In the Scalea & Mann decisions (see footnote 3) it was held that the amendment was not to apply retroactively.
That decision does not recite the dates on which the physicians' alleged acts of malpractice occurred or, in other words, when the rights became vested.
In at least one of the cases, that event occurred in June 1991, just prior to adoption of the collective bargaining agreement (
Matter of Frontier Insurance Co. [Samel] v Koppell
, Sup Ct., Albany County, Index No. 3027-94, March 31, 1995, Ceresia, J., [Brandt affidavit, Exh. J])

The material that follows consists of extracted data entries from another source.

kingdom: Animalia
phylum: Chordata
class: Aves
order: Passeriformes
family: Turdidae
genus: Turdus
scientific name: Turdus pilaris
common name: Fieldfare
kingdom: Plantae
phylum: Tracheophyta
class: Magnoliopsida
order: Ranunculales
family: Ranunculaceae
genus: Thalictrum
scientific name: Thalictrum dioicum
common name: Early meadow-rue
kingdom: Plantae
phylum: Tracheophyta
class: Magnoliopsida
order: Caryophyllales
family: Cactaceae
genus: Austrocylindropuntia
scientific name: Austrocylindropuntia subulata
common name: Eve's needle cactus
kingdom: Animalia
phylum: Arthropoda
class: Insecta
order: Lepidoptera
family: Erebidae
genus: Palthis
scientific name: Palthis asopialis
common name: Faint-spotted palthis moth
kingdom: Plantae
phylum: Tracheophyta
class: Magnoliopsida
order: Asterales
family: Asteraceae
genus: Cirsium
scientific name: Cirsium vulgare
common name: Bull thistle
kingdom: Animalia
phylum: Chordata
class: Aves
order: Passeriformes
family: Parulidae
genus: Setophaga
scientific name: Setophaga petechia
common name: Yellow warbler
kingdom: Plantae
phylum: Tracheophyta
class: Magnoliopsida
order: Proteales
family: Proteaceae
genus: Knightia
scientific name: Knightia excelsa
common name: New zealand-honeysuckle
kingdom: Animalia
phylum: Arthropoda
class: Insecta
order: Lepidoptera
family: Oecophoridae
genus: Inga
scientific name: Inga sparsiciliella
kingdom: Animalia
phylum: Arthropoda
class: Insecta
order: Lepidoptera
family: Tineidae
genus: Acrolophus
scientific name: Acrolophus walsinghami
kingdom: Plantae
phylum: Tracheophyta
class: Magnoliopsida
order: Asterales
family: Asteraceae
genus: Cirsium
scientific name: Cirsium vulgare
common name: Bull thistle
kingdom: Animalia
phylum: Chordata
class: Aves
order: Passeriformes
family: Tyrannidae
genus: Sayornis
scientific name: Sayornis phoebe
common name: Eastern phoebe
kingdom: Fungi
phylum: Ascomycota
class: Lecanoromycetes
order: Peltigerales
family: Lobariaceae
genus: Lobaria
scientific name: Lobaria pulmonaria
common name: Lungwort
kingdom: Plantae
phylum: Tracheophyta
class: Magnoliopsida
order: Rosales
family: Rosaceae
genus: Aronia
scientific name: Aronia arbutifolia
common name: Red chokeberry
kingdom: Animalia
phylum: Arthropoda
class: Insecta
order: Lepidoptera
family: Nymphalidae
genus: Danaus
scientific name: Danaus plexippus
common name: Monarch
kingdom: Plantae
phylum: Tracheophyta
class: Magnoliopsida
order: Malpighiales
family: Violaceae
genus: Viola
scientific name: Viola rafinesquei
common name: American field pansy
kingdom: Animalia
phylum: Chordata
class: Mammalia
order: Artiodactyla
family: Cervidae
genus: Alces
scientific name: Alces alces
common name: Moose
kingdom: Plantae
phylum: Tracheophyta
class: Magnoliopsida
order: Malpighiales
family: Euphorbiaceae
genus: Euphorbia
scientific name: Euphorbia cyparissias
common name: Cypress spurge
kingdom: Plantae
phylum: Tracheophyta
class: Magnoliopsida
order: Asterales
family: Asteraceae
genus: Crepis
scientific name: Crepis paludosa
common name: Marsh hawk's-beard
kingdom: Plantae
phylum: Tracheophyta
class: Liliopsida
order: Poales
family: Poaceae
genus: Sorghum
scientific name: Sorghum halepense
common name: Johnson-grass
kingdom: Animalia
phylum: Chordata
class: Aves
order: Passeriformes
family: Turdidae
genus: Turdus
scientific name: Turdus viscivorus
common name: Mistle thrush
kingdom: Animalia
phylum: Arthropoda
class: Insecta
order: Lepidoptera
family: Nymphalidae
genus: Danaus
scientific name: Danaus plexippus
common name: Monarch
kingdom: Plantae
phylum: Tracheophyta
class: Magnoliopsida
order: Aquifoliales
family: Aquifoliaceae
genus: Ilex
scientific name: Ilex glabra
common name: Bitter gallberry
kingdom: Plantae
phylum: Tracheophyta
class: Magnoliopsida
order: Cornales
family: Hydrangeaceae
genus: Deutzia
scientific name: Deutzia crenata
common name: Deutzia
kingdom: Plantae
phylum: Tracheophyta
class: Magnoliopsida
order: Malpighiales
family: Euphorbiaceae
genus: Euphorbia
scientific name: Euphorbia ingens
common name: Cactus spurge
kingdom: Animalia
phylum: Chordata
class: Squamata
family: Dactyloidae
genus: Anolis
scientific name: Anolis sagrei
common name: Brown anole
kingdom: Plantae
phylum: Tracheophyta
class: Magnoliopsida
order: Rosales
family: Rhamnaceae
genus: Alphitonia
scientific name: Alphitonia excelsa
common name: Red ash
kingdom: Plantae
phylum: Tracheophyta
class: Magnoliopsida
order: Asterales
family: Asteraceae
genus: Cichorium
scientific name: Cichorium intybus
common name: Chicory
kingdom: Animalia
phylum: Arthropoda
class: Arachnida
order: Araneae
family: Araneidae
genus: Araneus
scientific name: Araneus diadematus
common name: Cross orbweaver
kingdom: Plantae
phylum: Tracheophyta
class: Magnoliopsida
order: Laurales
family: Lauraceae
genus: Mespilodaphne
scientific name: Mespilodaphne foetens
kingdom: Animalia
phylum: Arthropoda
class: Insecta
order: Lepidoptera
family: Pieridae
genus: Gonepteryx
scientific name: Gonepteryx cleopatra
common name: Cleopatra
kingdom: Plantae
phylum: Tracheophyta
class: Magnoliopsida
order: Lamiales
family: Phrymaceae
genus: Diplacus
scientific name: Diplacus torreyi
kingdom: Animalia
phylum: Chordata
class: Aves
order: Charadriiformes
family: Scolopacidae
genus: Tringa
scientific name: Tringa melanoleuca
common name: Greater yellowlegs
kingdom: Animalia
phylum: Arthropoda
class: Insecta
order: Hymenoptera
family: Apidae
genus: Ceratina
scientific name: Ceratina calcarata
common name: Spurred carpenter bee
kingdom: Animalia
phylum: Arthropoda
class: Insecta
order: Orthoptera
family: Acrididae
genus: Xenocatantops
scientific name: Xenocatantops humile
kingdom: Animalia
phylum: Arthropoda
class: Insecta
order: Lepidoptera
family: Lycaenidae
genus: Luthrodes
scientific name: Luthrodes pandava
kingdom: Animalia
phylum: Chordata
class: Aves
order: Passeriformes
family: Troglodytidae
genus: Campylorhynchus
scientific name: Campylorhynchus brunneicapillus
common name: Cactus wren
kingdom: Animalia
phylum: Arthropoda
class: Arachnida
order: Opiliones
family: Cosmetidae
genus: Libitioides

[6] In the Droesch claims, the alleged malpractice on which both actions were based occurred in September 1990, and the malpractice action was commenced in August 1991. In Kramer, the alleged malpractice occurred in the spring of 1990, and the lawsuit against Dr. Kramer was commenced in November 1991. The claim in Pitzele alleges that the course of treatment on which the malpractice claim was based began in May 1999 (Pitzele claim, ¶7). This is clearly in error, for the lawsuit based on that alleged malpractice was commenced in October 1991. The Court can only assume that the 1999 date in Pitzele is simply an error and that the underlying malpractice took place prior to July 1991, most likely in May 1989.